In electromagnetic induction, emf can be defined around a closed loop of conductor as the electromagnetic work that would be done on an electric charge (an electron in this instance) if it travels once around the loop. For a time-varying magnetic flux linking a loop, the electric potential scalar field is not defined due to a circulating electric vector field, but an emf nevertheless does work that can be measured as a virtual electric potential around the loop
In the case of a two-terminal device (such as an electrochemical cell) which is modeled as a Thévenin's equivalent circuit, the equivalent emf can be measured as the open-circuit potential difference or "voltage" between the two terminals. This potential difference can drive an electric current if an external circuit is attached to the terminals.

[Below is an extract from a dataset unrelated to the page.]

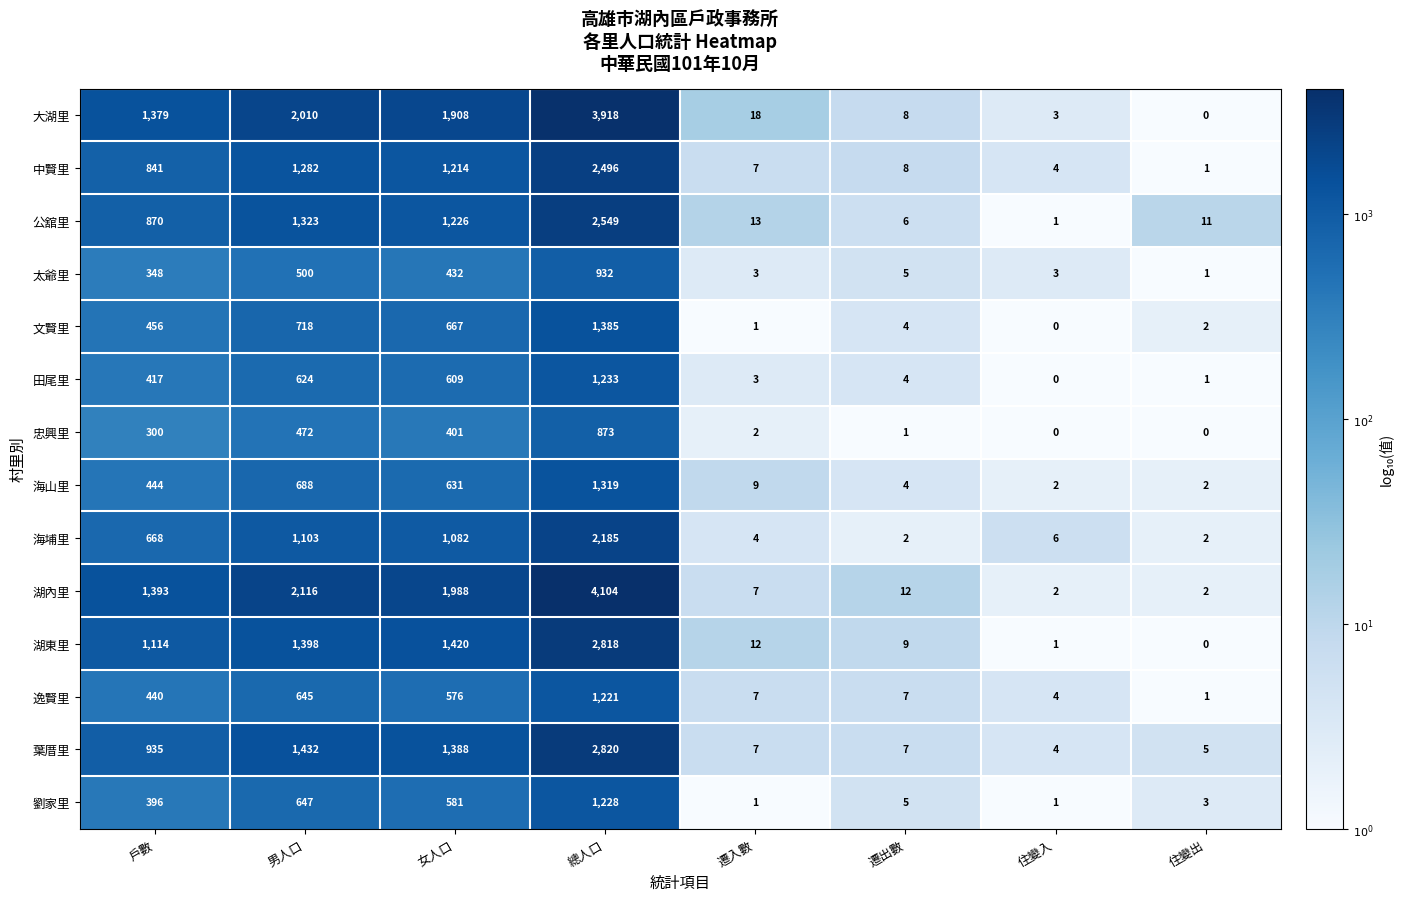

What is the difference between the second highest and second lowest values in the 逸賢里 series?

641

Devices that can provide emf include electrochemical cells, thermoelectric devices, solar cells, photodiodes, electrical generators, transformers and even Van de Graaff generators. In nature, emf is generated whenever magnetic field fluctuations occur through a surface. The shifting of the Earth's magnetic field during a geomagnetic storm induces currents in the electrical grid as the lines of the magnetic field are shifted about and cut across the conductors.
In the case of a battery, the charge separation that gives rise to a voltage difference between the terminals is accomplished by chemical reactions at the electrodes that convert chemical potential energy into electromagnetic potential energy.